Checkpoint 3.7 states "This is particularly important for scripts that
cause the screen to flicker, since people with photosensitive epilepsy can
have seizures triggered by flickering or flashing in the 4 to 59 flashes
per second (Hertz) range.  Users should be able, for security reasons, to
prevent scripts from executing on their machines."  Are these two things
(epilepsy and security) related?  If so, the relationship should be made
clearer.  If not, they should be separated somehow.  Also, the "script
techniques" document to which the reader is referred is a little sparse.

Checkpoint 5.8 states "If your custom interface cannot provide information
or operation as defined above, then you may need to design your UA using
any additional options provided by that platform."  I don't understand
what this means.

Checkpoint 10.1 is "Provide information about the current user-specified
input configuration (e.g., keyboard or voice bindings specified through
the user agent's user interface)." and has priority 1.  How much
information can the program give the user about configurations that the
user has set?  The techniques document for this checkpoint is very
confusing.  What does tabbing order have to do with user-specified
configuration?  Can the user ever set the tabbing order?  There are also a
lot of suggestions about allowing the user to search for things using the
find command.  This is fine, but I don't see how it relates to the
checkpoint.  Also, the issue of reserved keyboard shortcuts is addressed
in Checkpoint 10.5; maybe it is best to refer the reader to that section
instead of talking about conflicts here.

Checkpoint 10.2 is "Provide information about the current author-specified
input configuration (e.g., keyboard bindings specified in content such as
by "accesskey" in [HTML40])." and has priority 2.  Why is this a different
priority from Checkpoint 10.1?  They seem very similar.  Again, the
techniques document is confusing, especially the statement, "The above
classes my be distinguished by displayed properties in a combined
presentation as well as by filtering to present only a restricted class."

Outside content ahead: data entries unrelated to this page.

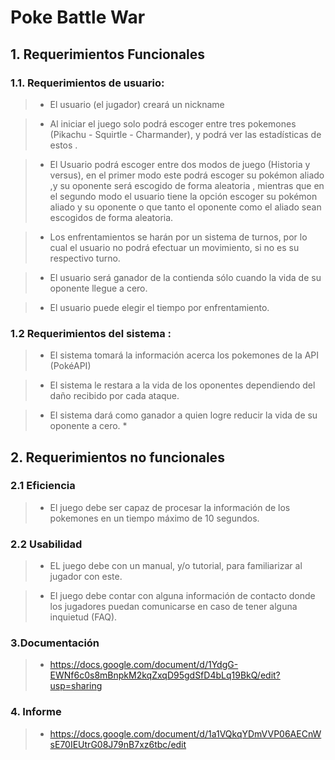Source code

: # Poke Battle War

## 1. Requerimientos Funcionales
### 1.1. Requerimientos de usuario:

>*  El usuario (el jugador) creará un nickname 

>*  Al iniciar el juego solo podrá escoger entre tres pokemones (Pikachu - Squirtle - Charmander), y podrá ver las estadísticas                   de estos .

>*  El Usuario podrá escoger entre dos modos de juego (Historia y versus), en el primer modo este podrá escoger su pokémon aliado            ,y su oponente será escogido de forma aleatoria , mientras que en el segundo modo el usuario tiene la opción  escoger su pokémon    aliado y su oponente o que tanto el oponente como el aliado sean escogidos de forma aleatoria.

>* Los enfrentamientos se harán por un sistema de turnos, por lo cual el usuario no  podrá  efectuar un movimiento, si no es su                                    respectivo turno.

>* El usuario será ganador de la  contienda sólo cuando la vida de su oponente llegue  a  cero.

>* El usuario puede elegir  el tiempo por enfrentamiento.

### 1.2 Requerimientos del sistema :
>* El sistema tomará la información acerca los pokemones de la API (PokéAPI)

>* El sistema le restara a la vida de los oponentes dependiendo del daño recibido por cada ataque. 

>* El sistema dará como  ganador a quien logre reducir la vida de su oponente a  cero. *


 ## 2. Requerimientos no funcionales 

### 2.1 Eficiencia 
>* El juego debe ser capaz de procesar la información de los pokemones  en un tiempo máximo de 10 segundos.

### 2.2 Usabilidad
> * EL juego debe con un manual, y/o  tutorial, para familiarizar al jugador con este.

> * El juego debe contar con alguna información de contacto donde los jugadores puedan comunicarse en caso de tener alguna      inquietud (FAQ).

### 3.Documentación
>* https://docs.google.com/document/d/1YdgG-EWNf6c0s8mBnpkM2kqZxqD95gdSfD4bLq19BkQ/edit?usp=sharing

### 4. Informe 
>* https://docs.google.com/document/d/1a1VQkqYDmVVP06AECnWsE70IEUtrG08J79nB7xz6tbc/edit
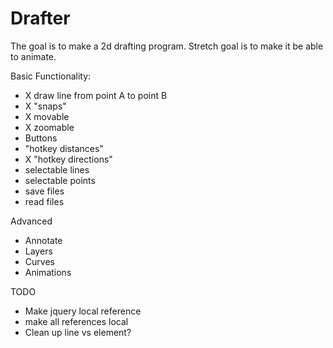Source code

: # Drafter

The goal is to make a 2d drafting program. Stretch goal is to make it be able to animate.

Basic Functionality:
- X draw line from point A to point B
- X "snaps"
- X movable
- X zoomable
- Buttons
- "hotkey distances"
- X "hotkey directions"
- selectable lines
- selectable points
- save files
- read files

Advanced
- Annotate
- Layers
- Curves
- Animations


TODO
- Make jquery local reference
- make all references local
- Clean up line vs element?

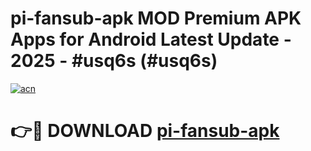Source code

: # pi-fansub-apk MOD Premium APK Apps for Android Latest Update - 2025 - #usq6s (#usq6s)

[![acn](https://github.com/user-attachments/assets/0f9c940e-d8b0-45ae-aac7-cd30a18b3e1c)](https://apps.libra.edu.pl?title=pi-fansub-apk&ref=18F)

# 👉🔴 DOWNLOAD [pi-fansub-apk](https://apps.libra.edu.pl?title=pi-fansub-apk&ref=18F)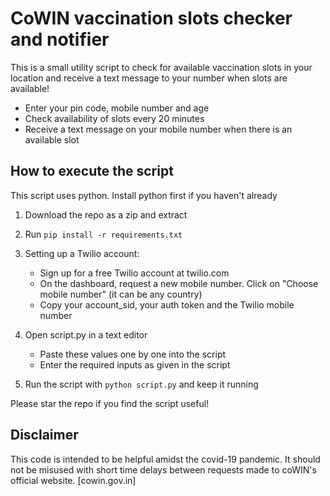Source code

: # CoWIN vaccination slots checker and notifier
This is a small utility script to check for available vaccination slots in your location and receive a text message to your number when slots are available!

* Enter your pin code, mobile number and age
* Check availability of slots every 20 minutes
* Receive a text message on your mobile number when there is an available slot


## How to execute the script
This script uses python. Install python first if you haven't already

1. Download the repo as a zip and extract
2. Run `pip install -r requirements.txt`

3. Setting up a Twilio account:
   * Sign up for a free Twilio account at twilio.com
   * On the dashboard, request a new mobile number. Click on "Choose mobile number" (it can be any country)
   * Copy your account_sid, your auth token and the Twilio mobile number

4. Open script.py in a text editor
   * Paste these values one by one into the script
   * Enter the required inputs as given in the script

5. Run the script with `python script.py` and keep it running


Please star the repo if you find the script useful!

## Disclaimer
This code is intended to be helpful amidst the covid-19 pandemic. It should not be misused with short time delays between requests made to coWIN's official website. [cowin.gov.in]
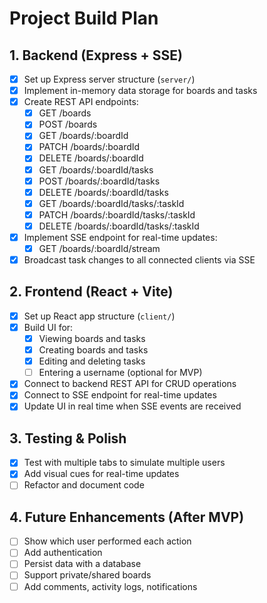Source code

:# Project Build Plan

## 1. Backend (Express + SSE)

- [x] Set up Express server structure (`server/`)
- [x] Implement in-memory data storage for boards and tasks
- [x] Create REST API endpoints:
  - [x] GET /boards
  - [x] POST /boards
  - [x] GET /boards/:boardId
  - [x] PATCH /boards/:boardId
  - [x] DELETE /boards/:boardId
  - [x] GET /boards/:boardId/tasks
  - [x] POST /boards/:boardId/tasks
  - [x] DELETE /boards/:boardId/tasks
  - [x] GET /boards/:boardId/tasks/:taskId
  - [x] PATCH /boards/:boardId/tasks/:taskId
  - [x] DELETE /boards/:boardId/tasks/:taskId
- [x] Implement SSE endpoint for real-time updates:
  - [x] GET /boards/:boardId/stream
- [x] Broadcast task changes to all connected clients via SSE

## 2. Frontend (React + Vite)

- [x] Set up React app structure (`client/`)
- [x] Build UI for:
  - [x] Viewing boards and tasks
  - [x] Creating boards and tasks
  - [x] Editing and deleting tasks
  - [ ] Entering a username (optional for MVP)
- [x] Connect to backend REST API for CRUD operations
- [x] Connect to SSE endpoint for real-time updates
- [x] Update UI in real time when SSE events are received

## 3. Testing & Polish

- [x] Test with multiple tabs to simulate multiple users
- [x] Add visual cues for real-time updates
- [ ] Refactor and document code

## 4. Future Enhancements (After MVP)

- [ ] Show which user performed each action
- [ ] Add authentication
- [ ] Persist data with a database
- [ ] Support private/shared boards
- [ ] Add comments, activity logs, notifications
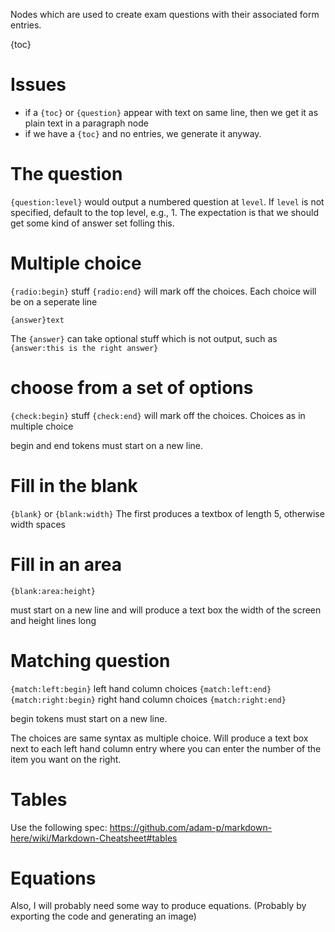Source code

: Nodes which are used to create exam questions with their associated form entries.

{toc}

# Issues

- if a `{toc}` or `{question}` appear with text on same line, then we get it as plain text in a paragraph node
- if we have a `{toc}` and no entries, we generate it anyway.

# The question

`{question:level}` would output a numbered question at `level`.  If
`level` is not specified, default to the top level, e.g., 1.  The
expectation is that we should get some kind of answer set folling
this.

# Multiple choice

`{radio:begin}`  stuff  `{radio:end}`  will mark off the choices.  Each
choice will be on a seperate line

`{answer}text`

The `{answer}` can take optional stuff which is not output, such as
`{answer:this is the right answer}`

# choose from a set of options

`{check:begin}` stuff `{check:end}` will mark off the choices.  Choices as
in multiple choice

begin and end tokens must start on a new line.

# Fill in the blank

`{blank}`  or `{blank:width}`  The first produces a textbox of length 5,
otherwise width spaces

# Fill in an area

`{blank:area:height}`

must start on a new line and will produce a text box the width of the
screen and height lines long

# Matching question

`{match:left:begin}` left hand column choices `{match:left:end}`
`{match:right:begin}` right hand column choices `{match:right:end}`

begin tokens must start on a new line.

The choices are same syntax as multiple choice.  Will produce a text
box next to each left hand column entry where you can enter the number
of the item you want on the right.

# Tables

Use the following spec:
<https://github.com/adam-p/markdown-here/wiki/Markdown-Cheatsheet#tables>

# Equations

Also, I will probably need some way to produce equations.  (Probably
by exporting the code and generating an image)
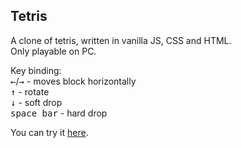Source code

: ## Tetris
A clone of tetris, written in vanilla JS, CSS and HTML.  
Only playable on PC.  
  
Key binding:  
<kbd>←</kbd>/<kbd>→</kbd> - moves block horizontally  
<kbd>↑</kbd> - rotate    
<kbd>↓</kbd> - soft drop  
<kbd>space bar</kbd> - hard drop  
  
You can try it [here](https://jakubz97.github.io/Tetris/).
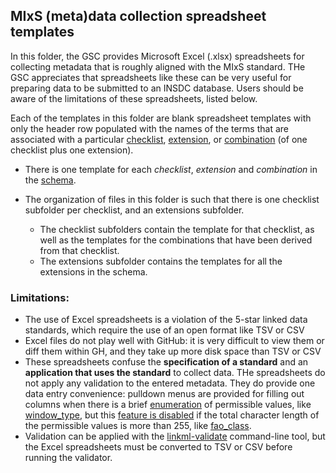 ## MIxS (meta)data collection spreadsheet templates

In this folder, the GSC provides Microsoft Excel (.xlsx) spreadsheets for collecting metadata that is roughly aligned with the MIxS standard. THe GSC appreciates that spreadsheets like these can be very useful for preparing data to be submitted to an INSDC database. Users should be aware of the limitations of these spreadsheets, listed below.

Each of the templates in this folder are blank spreadsheet templates with only the header row populated with the names of the terms that are associated with a particular [checklist](https://sujaypatil96.github.io/mixs/#checklists), [extension](https://sujaypatil96.github.io/mixs/#extensions), or [combination](https://sujaypatil96.github.io/mixs/combinations/) (of one checklist plus one extension). 

* There is one template for each *checklist*, *extension* and *combination* in the [schema](src/mixs/schema/mixs.yaml).

* The organization of files in this folder is such that there is one checklist subfolder per checklist, and an extensions subfolder.
  * The checklist subfolders contain the template for that checklist, as well as the templates for the combinations that have been derived from that checklist. 
  * The extensions subfolder contains the templates for all the extensions in the schema.

### Limitations:
- The use of Excel spreadsheets is a violation of the 5-star linked data standards, which require the use of an open format like TSV or CSV
- Excel files do not play well with GitHub: it is very difficult to view them or diff them within GH, and they take up more disk space than TSV or CSV
- These spreadsheets confuse the **specification of a standard** and an **application that uses the standard** to collect data. THe spreadsheets do not apply any validation to the entered metadata. They do provide one data entry convenience: pulldown menus are provided for filling out columns when there is a brief [enumeration](https://sujaypatil96.github.io/mixs/enumerations/) of permissible values, like [window_type](https://sujaypatil96.github.io/mixs/0000856/), but this [feature is disabled](https://linkml.io/linkml/generators/excel.html) if the total character length of the permissible values is more than 255, like [fao_class](https://sujaypatil96.github.io/mixs/0001083/).
- Validation can be applied with the [linkml-validate](https://linkml.io/linkml/data/validating-data.html#the-linkml-validate-cli) command-line tool, but the Excel spreadsheets must be converted to TSV or CSV before running the validator.
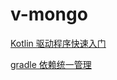 # v-mongo

[Kotlin 驱动程序快速入门](https://www.mongodb.com/zh-cn/docs/drivers/kotlin/coroutine/current/quick-start/)

[gradle 依赖统一管理](https://docs.gradle.org/current/userguide/platforms.html)
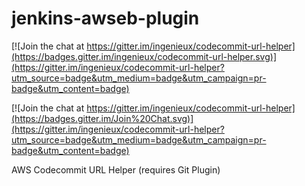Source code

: # jenkins-awseb-plugin

[![Join the chat at https://gitter.im/ingenieux/codecommit-url-helper](https://badges.gitter.im/ingenieux/codecommit-url-helper.svg)](https://gitter.im/ingenieux/codecommit-url-helper?utm_source=badge&utm_medium=badge&utm_campaign=pr-badge&utm_content=badge)

[![Join the chat at https://gitter.im/ingenieux/codecommit-url-helper](https://badges.gitter.im/Join%20Chat.svg)](https://gitter.im/ingenieux/codecommit-url-helper?utm_source=badge&utm_medium=badge&utm_campaign=pr-badge&utm_content=badge)

AWS Codecommit URL Helper (requires Git Plugin)
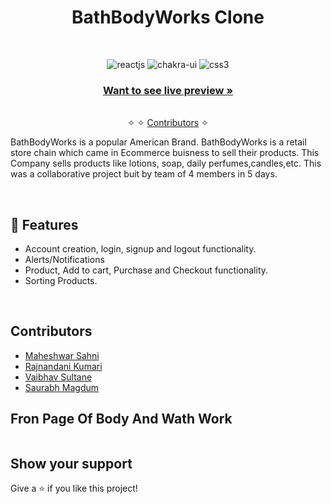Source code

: 


<h1 align="center">BathBodyWorks Clone</h1> 
<br />
<p align="center">
    <img src="https://img.shields.io/badge/HTML5-E34F26?style=for-the-badge&logo=html5&logoColor=white" alt="reactjs" />
    <img src="https://img.shields.io/badge/CSS3-1572B6?style=for-the-badge&logo=css3&logoColor=white" alt="chakra-ui"/>
    <img src="https://img.shields.io/badge/JavaScript-323330?style=for-the-badge&logo=javascript&logoColor=F7DF1E" alt="css3"/> 

</p>

<h3 align="center"><a href="https://bath-body-works.vercel.app/"><strong>Want to see live preview »</strong></a></h3>

<p align="center"> 
    <br />&#10023;
     &#10023;     
    <a href="#Contributors">Contributors</a> &#10023;
  </p>


BathBodyWorks is a popular American Brand. BathBodyWorks is a retail store chain which came in Ecommerce buisness to sell their products. This Company sells products like lotions, soap, daily perfumes,candles,etc. This was a collaborative project buit by team of 4 members in 5 days.

<br />


## 🚀 Features
- Account creation, login, signup and logout functionality.
- Alerts/Notifications
- Product, Add to cart, Purchase and Checkout functionality.
- Sorting Products.



<br/>

## Contributors

- [Maheshwar Sahni](https://github.com/maheshwar7667291394)
- [Rajnandani Kumari](https://github.com/Raj210Kumari)
- [Vaibhav Sultane](https://github.com/Vaibhav2416)
- [Saurabh Magdum](https://github.com/saurabhvmagdum) 

## Fron Page Of Body And Wath Work
 <img src="https://i.ibb.co/V2fLyBM/Screenshot-158.png" alt="">

## Show your support

Give a ⭐ if you like this project!



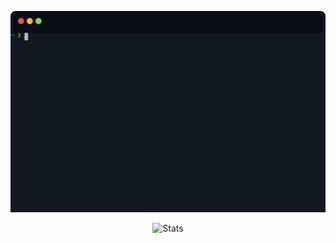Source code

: <p align="center">
	<img alt="Info" src="fetch.svg">
</p>

<p align="center">
	<img alt="Stats" src="https://github-readme-stats.vercel.app/api?username=K4zoku&show_icons=true&title_color=E6B450&text_color=BFBDB6&icon_color=59C2FF&bg_color=131721&hide_border=true&border_radius=12&include_all_commits=true&count_private=true">
</p>
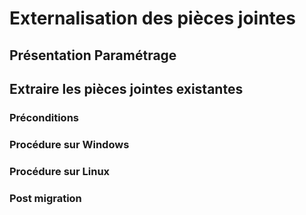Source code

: # Externalisation des pièces jointes

## Présentation Paramétrage

## Extraire les pièces jointes existantes

### Préconditions

### Procédure sur Windows

### Procédure sur Linux

### Post migration
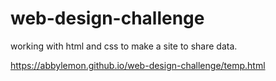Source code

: # web-design-challenge
working with html and css to make a site to share data.

https://abbylemon.github.io/web-design-challenge/temp.html
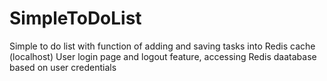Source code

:# SimpleToDoList

Simple to do list with function of adding and saving tasks into Redis cache (localhost)
User login page and logout feature, accessing Redis daatabase based on user credentials
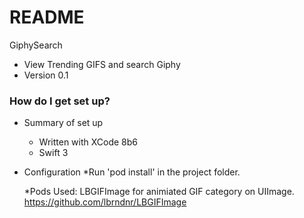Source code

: # README #

GiphySearch
* View Trending GIFS and search Giphy
* Version 0.1

### How do I get set up? ###

* Summary of set up
    * Written with XCode 8b6
    * Swift 3

* Configuration
    *Run 'pod install' in the project folder.

    *Pods Used:
    LBGIFImage for animiated GIF category on UIImage.
    https://github.com/lbrndnr/LBGIFImage
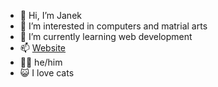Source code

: - 👋 Hi, I’m Janek
- 👀 I’m interested in computers and matrial arts
- 🌱 I’m currently learning web development
- 📫 [Website](https://janek.000.pe)
- 🧑‍💻 he/him
- 😺 I love cats

<!---
01001010anek/01001010anek is a ✨ special ✨ repository because its `README.md` (this file) appears on your GitHub profile.
You can click the Preview link to take a look at your changes.
--->
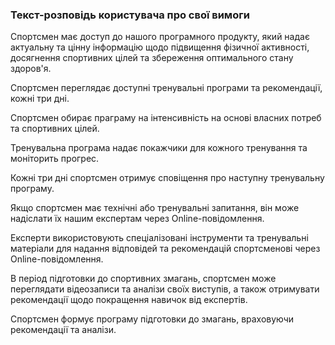 ### Текст-розповідь користувача про свої вимоги


Спортсмен має доступ до нашого програмного продукту, який надає актуальну та цінну інформацію щодо підвищення фізичної активності, досягнення спортивних цілей та збереження оптимального стану здоров'я.

Спортсмен переглядає доступні тренувальні програми та рекомендації, кожні три дні.

Спортсмен обирає праграму на інтенсивність на основі власних потреб та спортивних цілей.

Тренувальна програма надає покажчики для кожного тренування та моніторить прогрес.

Кожні три дні спортсмен отримує сповіщення про наступну тренувальну програму.

Якщо спортсмен має технічні або тренувальні запитання, він може надіслати їх нашим експертам через Online-повідомлення.

Експерти використовують спеціалізовані інструменти та тренувальні матеріали для надання відповідей та рекомендацій спортсменові через Online-повідомлення.

В період підготовки до спортивних змагань, спортсмен може переглядати відеозаписи та аналізи своїх виступів, а також отримувати рекомендації щодо покращення навичок від експертів.

Спортсмен формує програму підготовки до змагань, враховуючи рекомендації та аналізи.


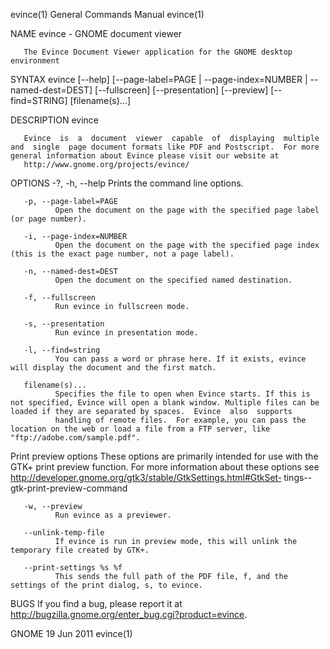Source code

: evince(1)                                                                                  General Commands Manual                                                                                  evince(1)



NAME
       evince - GNOME document viewer

       The Evince Document Viewer application for the GNOME desktop environment


SYNTAX
       evince [--help] [--page-label=PAGE | --page-index=NUMBER | --named-dest=DEST] [--fullscreen] [--presentation] [--preview] [--find=STRING] [filename(s)...]

DESCRIPTION
       evince

       Evince  is  a  document  viewer  capable  of  displaying  multiple  and  single  page document formats like PDF and Postscript.  For more general information about Evince please visit our website at
       http://www.gnome.org/projects/evince/


OPTIONS
       -?, -h, --help
              Prints the command line options.

       -p, --page-label=PAGE
              Open the document on the page with the specified page label (or page number).

       -i, --page-index=NUMBER
              Open the document on the page with the specified page index (this is the exact page number, not a page label).

       -n, --named-dest=DEST
              Open the document on the specified named destination.

       -f, --fullscreen
              Run evince in fullscreen mode.

       -s, --presentation
              Run evince in presentation mode.

       -l, --find=string
              You can pass a word or phrase here. If it exists, evince will display the document and the first match.

       filename(s)...
              Specifies the file to open when Evince starts. If this is not specified, Evince will open a blank window. Multiple files can be loaded if they are separated by spaces.  Evince  also  supports
              handling of remote files.  For example, you can pass the location on the web or load a file from a FTP server, like "ftp://adobe.com/sample.pdf".


Print preview options
       These  options  are  primarily  intended  for  use  with the GTK+ print preview function. For more information about these options see http://developer.gnome.org/gtk3/stable/GtkSettings.html#GtkSet‐
       tings--gtk-print-preview-command

       -w, --preview
              Run evince as a previewer.

       --unlink-temp-file
              If evince is run in preview mode, this will unlink the temporary file created by GTK+.

       --print-settings %s %f
              This sends the full path of the PDF file, f, and the settings of the print dialog, s, to evince.


BUGS
       If you find a bug, please report it at http://bugzilla.gnome.org/enter_bug.cgi?product=evince.



GNOME                                                                                            19 Jun 2011                                                                                        evince(1)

Checkpoint 10.5 techniques should address the issues brought up in the
Checkpoint 10.1 techniques about what should happen when there are
conflicting keyboard shortcuts.

Isn't Checkpoint 11.4 ("In a dedicated section, document all features of
the user agent that promote accessibility.") just a special instance of
Checkpoint 11.2 ("Document all user agent features that promote
accessibility.")?  Does it need to be a separate point, or could it be
included as a suggestion under Checkpoint 11.2?